Modernamente, parlando di Maria Aristea, si potrebbe ricorrere al concetto di resilienza, termine derivato dalla scienza dei materiali, riguardante la proprietà che alcune sostanze hanno di conservare la propria struttura o di riacquistare la forma originaria dopo essere state sottoposte a schiacciamento o deformazione.
Applicata alle situazioni delle persone, la resilienza connota proprio la loro capacità di far fronte agli eventi stressanti o traumatici e di riorganizzare in maniera positiva la propria vita dinanzi alle difficoltà. Non è quindi solo titanica capacità di resistere o stoica atarassia agli eventi negativi, ma essenzialmente capacità di ricostruire la propria dimensione, il proprio percorso di vita, trovando una nuova chiave di lettura di sé, degli altri e del mondo, scoprendo una nuova forza per superare le avversità.
Maria Aristea è stata saggiata come oro nel crogiuolo (Sap. 3,6): passando deliberatamente attraverso il fuoco, si è lasciata purificare. Non ha avuto paura della fragilità: né della sua né di quella altrui. Ha saputo entrare nella fragilità e nella sofferenza, in punta di piedi, considerandola – come Mosè al cospetto del divino (Es 3,5) – terra sacra, per sostenere ed accompagnare il controllo, l’impegno, l’autostima, le emozioni positive.
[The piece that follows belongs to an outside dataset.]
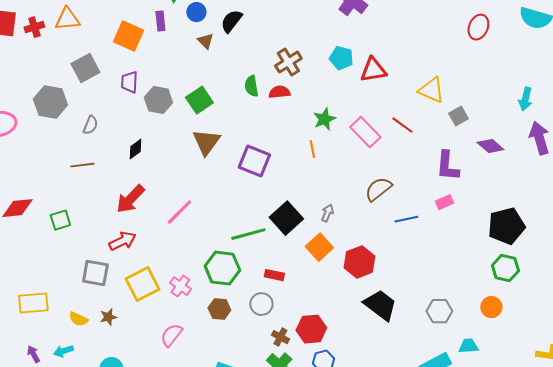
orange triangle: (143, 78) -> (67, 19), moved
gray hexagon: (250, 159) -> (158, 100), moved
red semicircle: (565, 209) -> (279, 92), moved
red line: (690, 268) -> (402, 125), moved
Contemplare la statura umana e spirituale di Maria Aristea è un po’ come contemplare l’immagine del povero Cristo silenzioso della Leggenda del Grande Inquisitore di Dostoevskij. Il Cristo che tace fa del proprio silenzio il rimedio alla parola idolatricamente vuota del Grande Inquisitore, contestandone con ciò la pseudo-verità e aprendo, nello stesso tempo, la possibilità di una parola diversa che giunge quasi dall’estremità più riposta del silenzio. Rivelando con ciò stesso l’essenza stessa della presenza divina nella storia. Il silenzio di Cristo – al pari della modesta esistenza di Maria Aristea – culmina in un gesto di donazione, il bacio, che brucerà per sempre l’Inquisitore, che brucerà più di ogni parola, e che è il definitivo modo con cui il Cristo gli sarà presente, fin nel deserto della solitudine. Questo gesto spiega come sia possibile che dalla fragilità, dalla sofferenza, dal silenzio nasca una parola che diventa realmente com-passione e testimonianza di prossimità che apre contestualmente alla speranza.
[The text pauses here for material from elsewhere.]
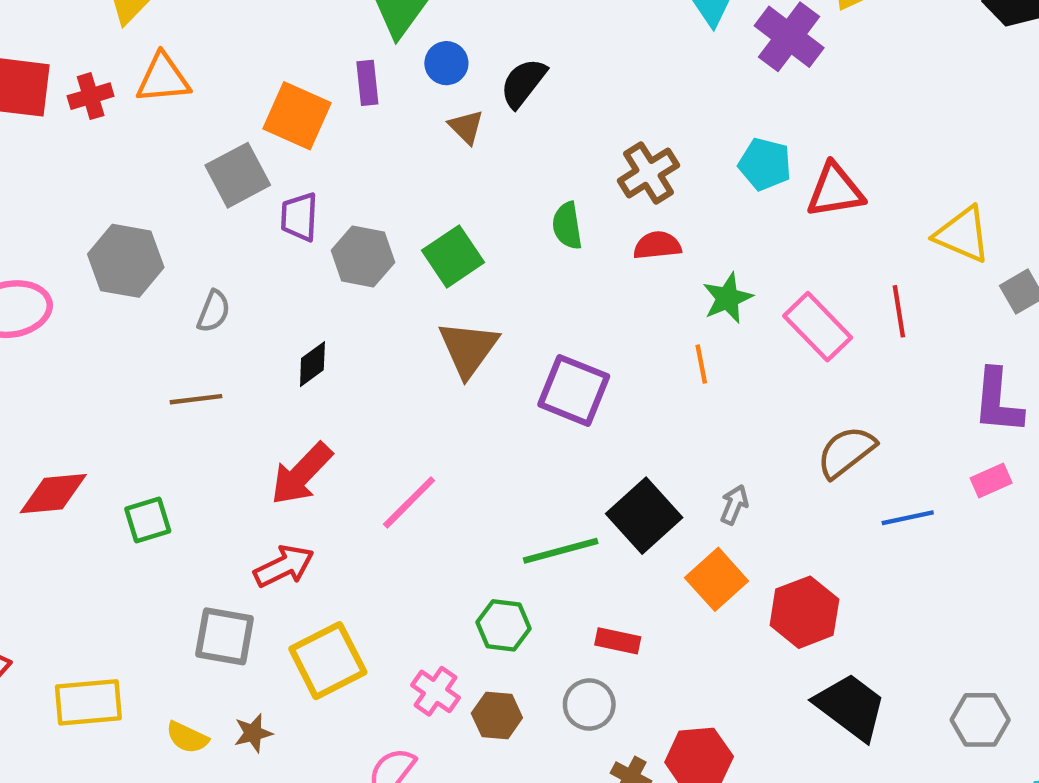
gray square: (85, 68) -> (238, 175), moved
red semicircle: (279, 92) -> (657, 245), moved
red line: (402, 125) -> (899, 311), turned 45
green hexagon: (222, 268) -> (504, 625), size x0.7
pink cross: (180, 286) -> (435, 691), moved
Solo nell’esperienza si può arrivare alla verità della vita, non stando “di fuori”, non nella retorica e nei bei discorsi, non nella dottrina disincarnata. “Il dolore è così grande che tratteggiarlo con la parola diviene insopportabile. Il dolore non ha volto, non ha nome certo, non seve a niente, e, tuttavia, voi vedrete che il dolore è più tangibile di tanti volti, è più sicuro degli amici, è più fecondo dei nostri lavori! … Lasciategli aperta non soltanto la porta del ricordo, ma anche quella della presenza e della speranza … Occorre soffrire perché la verità non si cristallizzi in dottrina, ma nasca dalla carne. Questa sera ho la consapevolezza che non difendo una posizione…” (E. Mounier, Lettere sul dolore). Nel contempo, però, “non resta che una cosa: pregare, perché le tenebre non si confondano con la luce” (idem).
Maria Aristea continua ad essere sana provocazione perché ognuno di noi sia una vigile sentinella che non si rassegna a confondere le tenebre con la luce!